We agree with defendant, and the People properly concede, that the evidence is legally insufficient to support the conviction of attempted rape in the first degree under the fifth count of the indictment. Although defendant did not preserve that issue for our review, we exercise our power to address it as a matter of discretion in the interest of justice (see CPL 470.15 [6] [a] ). The People alleged in their bill of particulars under count five of the indictment that defendant attempted to engage in sexual intercourse with the victim after striking her in the face. The victim, however, did not testify to any attempted rape that occurred after defendant punched her in the eye. We therefore modify the judgment by reversing the conviction of attempted rape in the first degree under count five of the indictment and dismissing that count.
Defendant failed to preserve for our review his contention that the remaining count of attempted rape in the first degree under count four of the indictment was rendered duplicitous by the trial testimony (see People v. Allen , 24 N.Y.3d 441, 449-450, 999 N.Y.S.2d 350, 24 N.E.3d 586 [2014] ; People v. Box , 145 A.D.3d 1510, 1512, 44 N.Y.S.3d 645 [4th Dept. 2016], lv denied 29 N.Y.3d 1076, 64 N.Y.S.3d 166, 86 N.E.3d 253 [2017] ), nor did he preserve his related contention that the prosecutor elicited evidence of uncharged crimes (see People v. Benton , 115 A.D.2d 916, 917, 496 N.Y.S.2d 813 [3d Dept. 1985] ). Defendant also failed to preserve for our review his contention that the People impermissibly changed the theory of endangering the welfare of a child as set forth in the bill of particulars (see generally Allen , 24 N.Y.3d at 449-450, 999 N.Y.S.2d 350, 24 N.E.3d 586 ). We decline to exercise our power to review those contentions as a matter of discretion in the interest of justice (see CPL 470.15 [6] [a] ).
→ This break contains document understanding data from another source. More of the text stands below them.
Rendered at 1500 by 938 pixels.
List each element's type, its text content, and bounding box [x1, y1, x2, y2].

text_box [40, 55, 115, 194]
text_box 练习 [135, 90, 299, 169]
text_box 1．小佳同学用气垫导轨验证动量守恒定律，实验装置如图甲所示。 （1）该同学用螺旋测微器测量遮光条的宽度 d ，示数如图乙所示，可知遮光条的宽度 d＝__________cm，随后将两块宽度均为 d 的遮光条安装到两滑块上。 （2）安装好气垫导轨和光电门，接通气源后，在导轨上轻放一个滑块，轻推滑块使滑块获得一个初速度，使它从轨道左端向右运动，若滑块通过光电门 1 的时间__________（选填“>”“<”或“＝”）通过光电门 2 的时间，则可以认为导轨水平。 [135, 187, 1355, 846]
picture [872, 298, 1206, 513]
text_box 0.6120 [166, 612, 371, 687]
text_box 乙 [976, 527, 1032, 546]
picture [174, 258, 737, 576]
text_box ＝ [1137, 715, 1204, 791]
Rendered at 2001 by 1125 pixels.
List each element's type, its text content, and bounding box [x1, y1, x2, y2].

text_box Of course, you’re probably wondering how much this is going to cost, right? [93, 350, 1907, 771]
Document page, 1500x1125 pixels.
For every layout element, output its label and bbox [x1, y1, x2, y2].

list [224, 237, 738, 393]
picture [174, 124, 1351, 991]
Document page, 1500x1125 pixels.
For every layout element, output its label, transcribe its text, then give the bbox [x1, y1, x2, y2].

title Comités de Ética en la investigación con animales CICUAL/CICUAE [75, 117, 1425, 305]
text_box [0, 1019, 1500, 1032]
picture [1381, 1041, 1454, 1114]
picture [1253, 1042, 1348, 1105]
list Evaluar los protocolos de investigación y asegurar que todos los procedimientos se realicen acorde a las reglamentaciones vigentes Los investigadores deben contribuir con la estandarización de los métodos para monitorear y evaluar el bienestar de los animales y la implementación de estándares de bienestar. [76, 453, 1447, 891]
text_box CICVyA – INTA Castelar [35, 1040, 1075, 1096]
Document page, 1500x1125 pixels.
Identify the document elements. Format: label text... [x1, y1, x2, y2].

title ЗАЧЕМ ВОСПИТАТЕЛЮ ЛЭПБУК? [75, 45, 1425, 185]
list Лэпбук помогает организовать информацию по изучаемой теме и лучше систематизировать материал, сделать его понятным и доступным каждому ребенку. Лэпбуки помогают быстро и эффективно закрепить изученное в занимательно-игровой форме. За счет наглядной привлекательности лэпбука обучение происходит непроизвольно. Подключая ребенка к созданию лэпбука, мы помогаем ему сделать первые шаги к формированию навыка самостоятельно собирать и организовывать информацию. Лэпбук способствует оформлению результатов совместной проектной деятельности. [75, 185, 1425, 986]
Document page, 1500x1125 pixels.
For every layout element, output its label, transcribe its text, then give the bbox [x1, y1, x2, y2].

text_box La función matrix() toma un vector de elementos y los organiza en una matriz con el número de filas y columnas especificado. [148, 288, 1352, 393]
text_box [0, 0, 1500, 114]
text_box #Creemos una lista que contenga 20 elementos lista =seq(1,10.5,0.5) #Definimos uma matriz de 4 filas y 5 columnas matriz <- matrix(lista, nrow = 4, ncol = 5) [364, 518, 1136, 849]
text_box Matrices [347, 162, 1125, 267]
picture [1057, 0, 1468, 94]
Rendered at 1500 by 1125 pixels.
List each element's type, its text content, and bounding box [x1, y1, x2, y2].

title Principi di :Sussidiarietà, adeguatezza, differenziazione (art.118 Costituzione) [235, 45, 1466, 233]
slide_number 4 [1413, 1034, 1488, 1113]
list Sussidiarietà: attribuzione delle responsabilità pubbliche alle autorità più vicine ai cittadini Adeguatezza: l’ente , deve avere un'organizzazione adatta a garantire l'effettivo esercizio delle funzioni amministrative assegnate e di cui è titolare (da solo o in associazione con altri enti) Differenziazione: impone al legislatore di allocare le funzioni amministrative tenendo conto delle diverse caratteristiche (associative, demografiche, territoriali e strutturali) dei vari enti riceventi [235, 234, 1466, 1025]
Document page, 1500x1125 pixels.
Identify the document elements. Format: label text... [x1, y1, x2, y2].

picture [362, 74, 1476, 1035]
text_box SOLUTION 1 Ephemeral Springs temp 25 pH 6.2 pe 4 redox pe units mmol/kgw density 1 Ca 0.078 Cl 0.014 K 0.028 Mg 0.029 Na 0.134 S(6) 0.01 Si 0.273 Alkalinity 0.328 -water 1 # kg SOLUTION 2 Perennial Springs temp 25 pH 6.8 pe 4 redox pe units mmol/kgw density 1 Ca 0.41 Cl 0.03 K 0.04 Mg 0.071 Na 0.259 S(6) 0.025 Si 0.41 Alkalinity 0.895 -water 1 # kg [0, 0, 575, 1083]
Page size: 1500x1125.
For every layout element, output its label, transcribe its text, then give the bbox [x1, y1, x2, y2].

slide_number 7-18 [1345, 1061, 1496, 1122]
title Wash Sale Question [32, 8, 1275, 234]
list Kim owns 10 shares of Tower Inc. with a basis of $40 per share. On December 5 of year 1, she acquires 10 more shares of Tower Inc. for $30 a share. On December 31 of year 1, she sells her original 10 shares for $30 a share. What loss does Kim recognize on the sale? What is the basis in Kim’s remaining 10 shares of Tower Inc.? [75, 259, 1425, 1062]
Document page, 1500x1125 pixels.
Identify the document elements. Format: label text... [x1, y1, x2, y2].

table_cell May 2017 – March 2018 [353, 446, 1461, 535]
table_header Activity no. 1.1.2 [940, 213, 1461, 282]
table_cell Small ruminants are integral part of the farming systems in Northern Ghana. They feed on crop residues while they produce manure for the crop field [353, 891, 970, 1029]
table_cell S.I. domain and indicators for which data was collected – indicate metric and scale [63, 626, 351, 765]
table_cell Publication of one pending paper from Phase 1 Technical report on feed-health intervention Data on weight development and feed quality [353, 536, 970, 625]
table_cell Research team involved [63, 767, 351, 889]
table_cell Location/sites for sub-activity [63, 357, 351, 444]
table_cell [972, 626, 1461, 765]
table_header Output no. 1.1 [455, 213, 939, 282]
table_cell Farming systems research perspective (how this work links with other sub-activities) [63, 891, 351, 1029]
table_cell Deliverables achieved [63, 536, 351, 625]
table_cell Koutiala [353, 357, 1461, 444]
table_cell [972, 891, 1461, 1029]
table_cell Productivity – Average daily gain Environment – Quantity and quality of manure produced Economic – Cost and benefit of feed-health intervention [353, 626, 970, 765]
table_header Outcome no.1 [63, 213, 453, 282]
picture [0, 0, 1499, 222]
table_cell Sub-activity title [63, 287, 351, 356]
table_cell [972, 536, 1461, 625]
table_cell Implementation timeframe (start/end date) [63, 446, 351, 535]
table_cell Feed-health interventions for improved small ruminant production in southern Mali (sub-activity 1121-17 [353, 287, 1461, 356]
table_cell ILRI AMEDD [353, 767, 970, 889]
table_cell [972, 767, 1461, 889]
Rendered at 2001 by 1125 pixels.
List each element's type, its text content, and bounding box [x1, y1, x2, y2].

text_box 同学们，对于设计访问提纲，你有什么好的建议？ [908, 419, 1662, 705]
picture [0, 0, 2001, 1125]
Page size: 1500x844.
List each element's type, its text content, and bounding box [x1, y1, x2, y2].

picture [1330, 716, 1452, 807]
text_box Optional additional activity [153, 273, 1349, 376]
Defendant contends that the court erred in refusing to suppress the cell phone recovered from his person at the time of his arrest because the search warrant application was not supported by probable cause inasmuch as it did not allege that the cell phone actually belonged to him. That contention is not preserved for our review (see People v. Navarro , 158 A.D.3d 1242, 1243-1244, 71 N.Y.S.3d 297 [4th Dept. 2018], lv denied 31 N.Y.3d 1120, 81 N.Y.S.3d 379, 106 N.E.3d 762 [2018] ), and we conclude that it is without merit in any event. Search warrant applications are not to be read "hypertechnically and may be ‘accorded all reasonable inferences’ " ( People v. Robinson , 68 N.Y.2d 541, 552, 510 N.Y.S.2d 837, 503 N.E.2d 485 [1986] ; see generally People v. Wright , 34 A.D.3d 1274, 1275, 823 N.Y.S.2d 812 [4th Dept. 2006], lv denied 8 N.Y.3d 886, 832 N.Y.S.2d 498, 864 N.E.2d 628 [2007] ). We conclude that it was reasonable to infer that the cell phone in the possession of the police belonged to defendant based on the allegations in the search warrant application.
Finally, the sentence is not unduly harsh or severe.